======== Data supplied

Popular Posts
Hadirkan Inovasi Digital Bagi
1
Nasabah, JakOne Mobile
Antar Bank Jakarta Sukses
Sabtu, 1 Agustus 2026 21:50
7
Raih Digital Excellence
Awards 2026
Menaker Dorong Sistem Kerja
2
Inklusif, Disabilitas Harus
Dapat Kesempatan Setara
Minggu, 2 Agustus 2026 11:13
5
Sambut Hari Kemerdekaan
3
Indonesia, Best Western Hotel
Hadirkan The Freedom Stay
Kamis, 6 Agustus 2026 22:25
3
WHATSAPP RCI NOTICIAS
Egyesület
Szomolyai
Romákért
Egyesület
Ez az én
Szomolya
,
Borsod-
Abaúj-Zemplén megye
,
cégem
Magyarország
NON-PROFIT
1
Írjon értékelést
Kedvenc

================
======== Data supplied

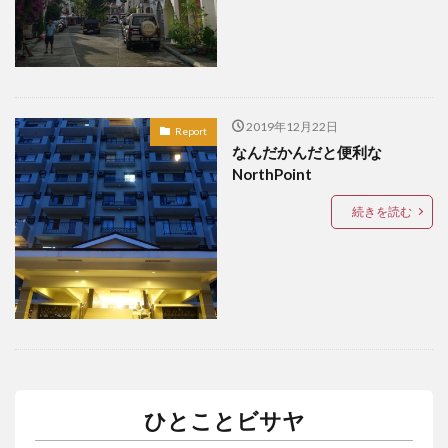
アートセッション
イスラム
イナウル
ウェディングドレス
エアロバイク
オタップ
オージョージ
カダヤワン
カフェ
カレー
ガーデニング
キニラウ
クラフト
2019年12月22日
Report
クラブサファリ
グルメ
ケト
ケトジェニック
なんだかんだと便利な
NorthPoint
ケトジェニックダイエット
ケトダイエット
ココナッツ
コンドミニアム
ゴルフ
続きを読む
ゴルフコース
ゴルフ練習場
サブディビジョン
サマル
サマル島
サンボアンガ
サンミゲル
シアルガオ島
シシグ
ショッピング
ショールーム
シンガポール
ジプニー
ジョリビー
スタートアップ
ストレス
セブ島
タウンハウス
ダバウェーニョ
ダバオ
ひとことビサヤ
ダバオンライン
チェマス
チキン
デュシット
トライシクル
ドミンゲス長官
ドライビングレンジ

================
======== Data supplied

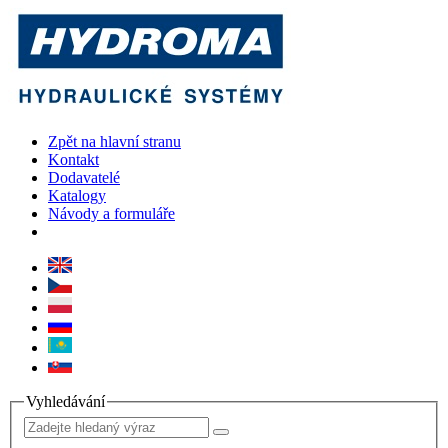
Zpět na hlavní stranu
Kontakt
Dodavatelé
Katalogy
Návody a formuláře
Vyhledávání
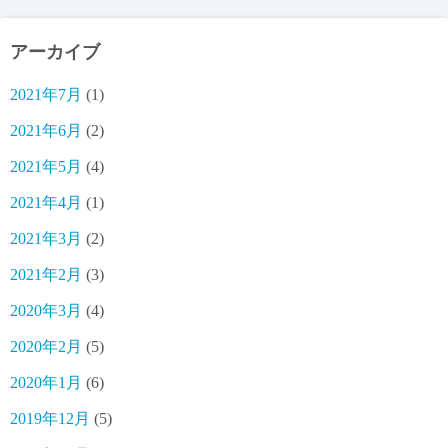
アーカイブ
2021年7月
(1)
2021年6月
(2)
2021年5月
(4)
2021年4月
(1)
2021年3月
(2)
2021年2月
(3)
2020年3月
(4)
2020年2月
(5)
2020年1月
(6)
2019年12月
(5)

================

_Task:_ In which lines of the records does the word "Hadirkan" appear? Copy each of them.

_Solution to this exercise:_
Hadirkan Inovasi Digital Bagi
Hadirkan The Freedom Stay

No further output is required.